This post covers:

  • Benchmark reports for contributors
  • Benchmark reports for users
  • Profiling with valgrind / kcachegrind
  • Reproducible benchmarks and graphics
  • Tips for benchmark behavior and benchmarking other languages

Lots of libraries advertise how performant they are with phrases like “blazingly fast”, “lightning fast”, “10x faster than y” – oftentimes written in the project’s main description. If performance is a library’s main selling point then I expect for there to be instructions for reproducible benchmarks and lucid visualizations. Nothing less. Else it’s an all talk and no action situation, especially because great benchmark frameworks exist in nearly all languages.

I find performance touting libraries without a benchmark foundation analogous to GUI libraries without screenshots.

This post mainly focuses on creating satisfactory benchmarks in Rust, but the main points here can be extrapolated.

Use Criterion

If there is one thing to takeaway from this post: benchmark with Criterion.

Never written a Rust benchmark? Use Criterion.

Only written benchmarks against Rust’s built in bench harness? Switch to Criterion:

  • Benchmark on stable Rust (I personally have eschewed nightly Rust for the last few months!)
  • Reports statistically significant changes between runs (to test branches or varying implementations).
  • Criterion is actively developed

Get started with Criterion

When running benchmarks, the commandline output will look something like:

sixtyfour_bits/bitter_byte_checked
                        time:   [1.1052 us 1.1075 us 1.1107 us]
                        thrpt:  [6.7083 GiB/s 6.7274 GiB/s 6.7416 GiB/s]
                 change:
                        time:   [-1.0757% -0.0366% +0.8695%] (p = 0.94 > 0.05)
                        thrpt:  [-0.8621% +0.0367% +1.0874%]
                        No change in performance detected.
Found 10 outliers among 100 measurements (10.00%)
  2 (2.00%) low mild
  2 (2.00%) high mild
  6 (6.00%) high severe

This output is good for contributors in pull requests or issues, but I better not see this in a project’s readme! Criterion generates reports automatically that are 100x better than console output.

Criterion Reports

Below is a criterion generated plot from one of my projects: bitter. I’m only including one of the nearly 1800 graphics generated by criterion, the one chosen captures the heart of a single benchmark measuring Rust bit parsing libraries across read sizes (in bits).
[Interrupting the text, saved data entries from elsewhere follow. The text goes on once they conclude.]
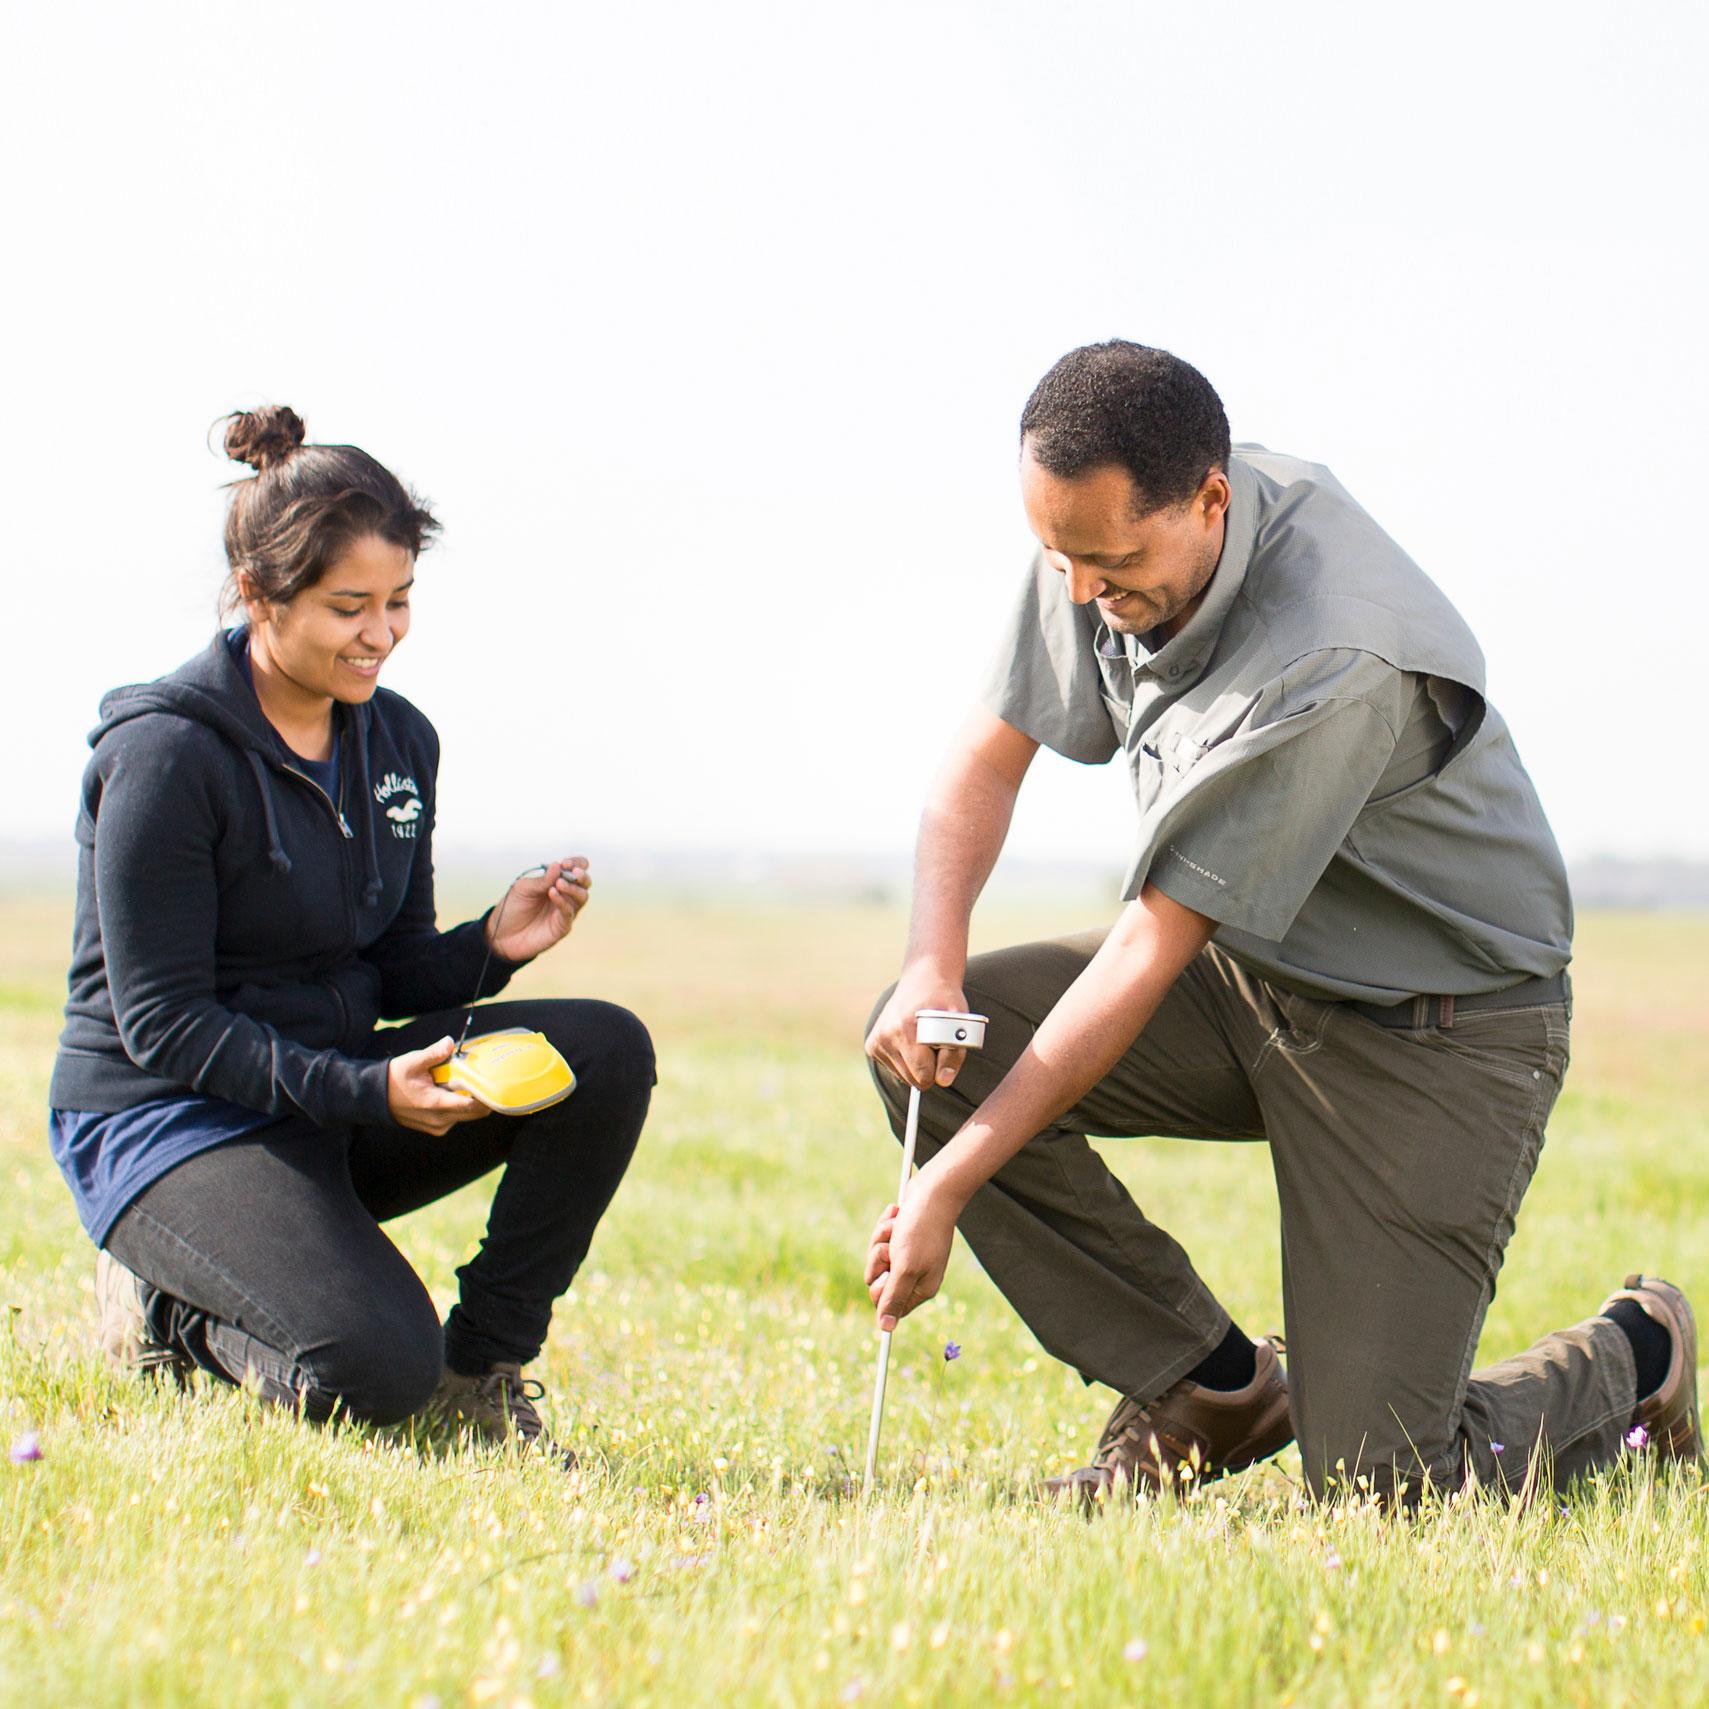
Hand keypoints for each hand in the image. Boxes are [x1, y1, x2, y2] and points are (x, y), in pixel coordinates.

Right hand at [387, 1036, 490, 1134]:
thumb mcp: (413, 1061)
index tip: (493, 1081)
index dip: (486, 1095)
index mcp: (436, 1104)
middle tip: (484, 1078)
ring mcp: (438, 1127)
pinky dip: (461, 1107)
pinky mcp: (437, 1129)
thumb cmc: (395, 1079)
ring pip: (468, 1116)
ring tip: (466, 1083)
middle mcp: (440, 1120)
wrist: (376, 1098)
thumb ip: (434, 1053)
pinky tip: (455, 1092)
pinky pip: (457, 1119)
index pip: (472, 1106)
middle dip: (483, 1096)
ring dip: (471, 1101)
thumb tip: (450, 1042)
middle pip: (475, 1112)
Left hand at [486, 858, 590, 961]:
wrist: (503, 934)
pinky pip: (569, 912)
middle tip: (573, 871)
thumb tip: (557, 865)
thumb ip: (542, 880)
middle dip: (582, 875)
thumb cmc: (514, 908)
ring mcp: (565, 911)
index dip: (576, 863)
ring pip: (582, 897)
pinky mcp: (562, 926)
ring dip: (573, 888)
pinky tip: (552, 893)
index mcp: (557, 882)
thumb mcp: (524, 888)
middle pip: (585, 883)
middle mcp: (566, 896)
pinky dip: (562, 901)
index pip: (577, 868)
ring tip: (558, 884)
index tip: (565, 863)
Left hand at [864, 1173, 960, 1330]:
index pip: (887, 1305)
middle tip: (892, 1248)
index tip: (886, 1274)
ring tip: (897, 1227)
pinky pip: (880, 1238)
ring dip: (881, 1239)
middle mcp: (914, 1273)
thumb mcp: (905, 1267)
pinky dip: (885, 1225)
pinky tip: (897, 1215)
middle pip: (877, 1280)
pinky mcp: (901, 1236)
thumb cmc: (921, 1229)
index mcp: (920, 1288)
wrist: (932, 1190)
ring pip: (876, 1257)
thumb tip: (885, 1329)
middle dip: (878, 1260)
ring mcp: (907, 1254)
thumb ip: (894, 1298)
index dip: (881, 1289)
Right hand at [865, 963, 970, 1089]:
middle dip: (927, 1067)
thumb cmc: (945, 1001)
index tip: (943, 1049)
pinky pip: (892, 1068)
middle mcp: (886, 1035)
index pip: (923, 1075)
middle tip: (933, 1042)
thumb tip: (944, 1080)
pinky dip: (904, 1060)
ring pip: (902, 1076)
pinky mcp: (872, 1044)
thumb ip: (954, 1055)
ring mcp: (877, 1039)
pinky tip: (909, 1040)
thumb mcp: (959, 1024)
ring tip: (921, 1039)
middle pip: (912, 1079)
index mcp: (906, 1029)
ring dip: (915, 1064)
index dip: (940, 1068)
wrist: (924, 979)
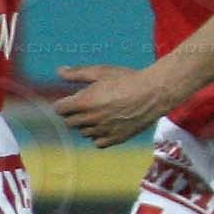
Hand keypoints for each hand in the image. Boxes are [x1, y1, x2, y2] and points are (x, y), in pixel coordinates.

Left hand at [55, 63, 170, 146]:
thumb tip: (60, 71)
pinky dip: (98, 136)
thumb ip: (78, 73)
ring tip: (98, 114)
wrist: (153, 93)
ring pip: (84, 132)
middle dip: (72, 114)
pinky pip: (98, 142)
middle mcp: (90, 119)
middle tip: (83, 106)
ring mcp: (103, 130)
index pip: (60, 109)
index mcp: (84, 102)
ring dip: (85, 125)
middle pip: (69, 123)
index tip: (68, 100)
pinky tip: (105, 126)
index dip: (62, 104)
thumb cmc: (127, 79)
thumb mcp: (101, 72)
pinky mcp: (115, 138)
This chart shows the mean measured time for each function as the input (or the size of the input) increases.

Out of all the auto-generated graphics, I would consider this the only visualization that could be displayed for a more general audience, but I still wouldn’t use it this way. This chart lacks context, and it’s not clear what graphic is trying to convey. I’d even be worried about one drawing inappropriate conclusions (pop quiz time: there is a superior library for all parameters, which one is it?).
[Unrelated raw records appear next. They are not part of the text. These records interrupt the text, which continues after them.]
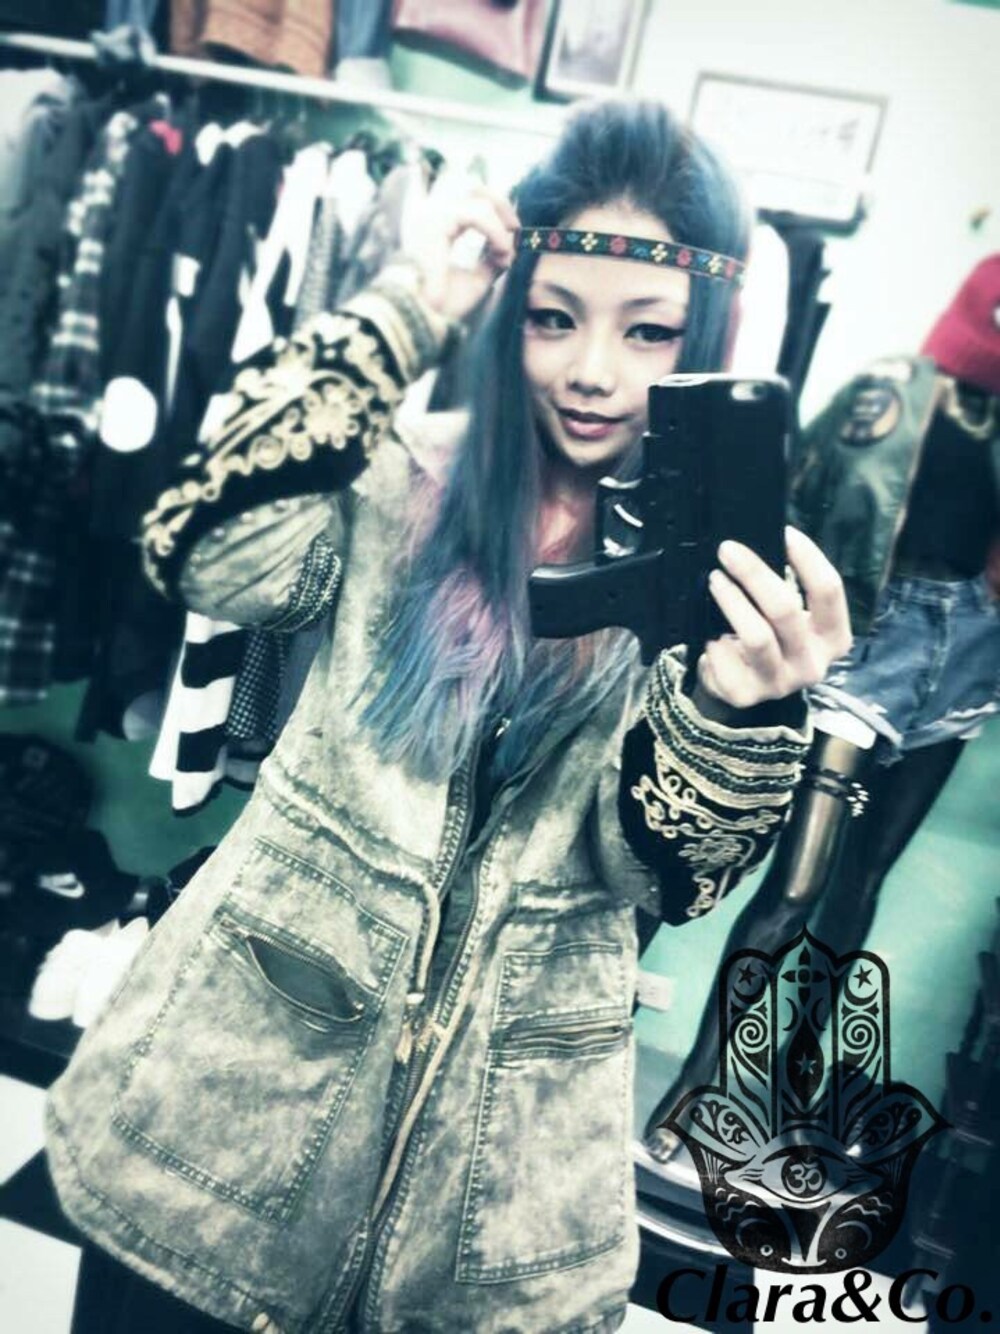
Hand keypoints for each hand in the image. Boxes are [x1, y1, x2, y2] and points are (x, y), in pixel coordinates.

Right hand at [404, 185, 517, 324]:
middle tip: (515, 230)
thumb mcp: (476, 278)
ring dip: (499, 219)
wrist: (422, 320)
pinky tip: (501, 250)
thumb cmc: (443, 306)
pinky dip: (495, 231)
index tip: (512, 231)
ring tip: (506, 248)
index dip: (494, 206)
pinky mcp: (436, 222)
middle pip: (472, 184)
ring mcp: (430, 214)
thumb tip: (511, 245)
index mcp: (434, 224)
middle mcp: (429, 213)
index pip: (467, 195)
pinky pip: (478, 213)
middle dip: (500, 203)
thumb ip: (491, 259)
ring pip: (477, 194)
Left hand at [696, 526, 851, 709]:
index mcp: (834, 638)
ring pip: (756, 636)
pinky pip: (725, 658)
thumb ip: (789, 588)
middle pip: (785, 610)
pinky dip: (713, 638)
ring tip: (715, 579)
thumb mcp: (794, 617)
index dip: (808, 557)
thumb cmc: (774, 638)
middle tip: (728, 550)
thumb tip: (764, 538)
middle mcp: (813, 665)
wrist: (747, 687)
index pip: (828, 590)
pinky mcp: (747, 695)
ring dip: (732, 600)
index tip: (784, 532)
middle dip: (754, 574)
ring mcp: (780, 683)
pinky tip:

It’s my opinion that the graphics that criterion generates are perfect for contributors of the project as there is no dearth of info. Criterion generates graphics that break down mean, median, standard deviation, MAD, etc, which are invaluable when trying to pinpoint areas of improvement.

As a comparison, here is the graphic I created using the same data:

It may be hard to believe that the same data, but here are the improvements:

  • A more self-explanatory title
  • Stylistically differentiate “us vs them”. In the above graphic, bitter methods are solid lines while “them” are dashed
  • More accessible x, y axis values
  • Eyes are drawn to the upper right, as the throughput value stands out which is desirable as it shows bitter in a good light. It’s more clear which libraries perform better.

These add context that Criterion shouldn’t be expected to know. I recommend spending the time to dress reports up before presenting it to a wider audience.